Il y a des décennies que les relations entre les Occidentaux et la Russie n’avaient été aussi exécrables...

Il faut remonter jusqu’aux pires moments de la Guerre froide, avant la détente, jusqu’à la crise de Cuba sans doute, pour retrouver des mots aussi durs que ceux qu’Américains et Européens ont employés ce week-end à l’adresse de Moscou.

Prenons la représentante des Etats-Unis à l’Onu. « Ce que la Russie fait, ce n’est pas du contre-terrorisme, c’est de la barbarie, déclarait-elle hier devant le Conseil de sécurité réuni pour à nouveau débattre de la crise syrienne. Au lieu de rechercher la paix, la Russie et Assad font la guerre », a-t-elle ajouté et les représentants de la France et de la Grande-Bretagne n’ont pas été en reste.
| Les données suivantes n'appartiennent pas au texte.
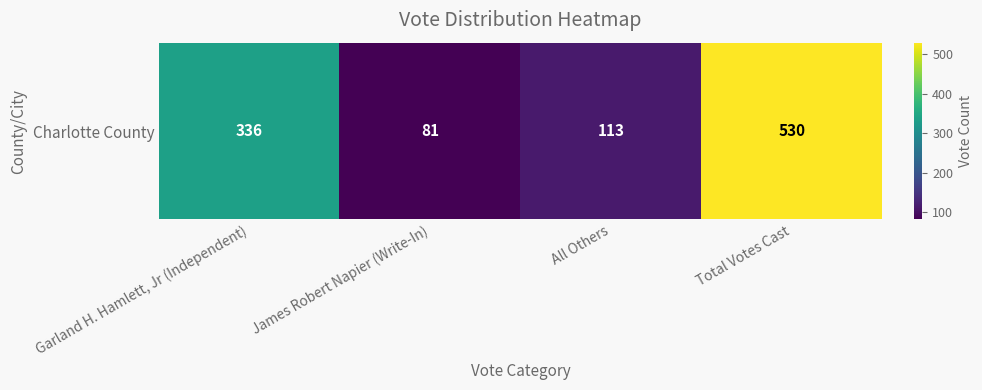

The value at All Others is 113. True or false?

True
« Des crimes de guerre sont commis à Alep », a estimé le premier en comparant le martyre de cette ville écrasée depuis quatre jours sous un déluge de bombes russes et syriennes à celui de Sarajevo et de Guernica. « Des violations flagrantes des lois internationales sont commises » à Alep a renchéri le second en demandant la saisine de la Cour pénale internationale. Quelques heures plus tôt, les chefs des diplomaties américaine, européenne, française, italienne, allemande et britannique avaient, eux, estimé dans un communiqué commun que « la patience devant l’incapacité ou le refus persistants de la Russie de tenir ses engagements n’était pas infinie » et que tout contredisait désormais la volonté qu’affiche Moscou de parvenir à une solution diplomatique.

En mots au moins, Occidentaux et Russes sont aujourd’hui en guerre.

Ce qui se passe est que les Américains ont maintenant compris ce que les Européens, Français en tête, leur disaient depuis des mois. A l’épreuve de ces derniers jours, ils ont compris que les Russes les baladaient avec les négociations sur une trêve et ne visaient en réalité qu’à redonner l’avantage au régime Assad pour proposer ensuite un faux-semblant de compromis.

L’insurrection se trouve seule face à la Russie. L’insurrection pourrait bientôt perdre la bataille car ses armes s’épuisent sans que quiconque ne leur en fournisse d’autres et après avoir constamment refusé de faire quoi que ce soit pour l’aider, les Etats-Unis se trouvent aujourd’hui confrontés à la perspective d’une défaite face à la Russie qui serait aussi la leur au moment où leur présidentielle les paralyse.

C’est une situation extrêmement dangereuse car on imagine mal que les Américains puissent en prendre leur parti et la question qui se pose est de savoir ce qu’ils peuvent et vont faire. Ils peuvent maintenant livrer des armes à l’insurrection mais elles risquent d’arriver après qu’il ne restera plus rien d’Alep. Ils peuvent aussi entreprendre de faire payer ses tromperies à la Russie en lui menant la vie beaucoup plus dure en Ukraine, en accroissant ses difficultés économiques et en rouvrant les portes de l’Otan à l’Ukraine, la Géorgie et la Moldavie, voire tout cela en même temps. On ne sait pas, mais le drame syrien devient une crise internationale d’une ampleur alarmante.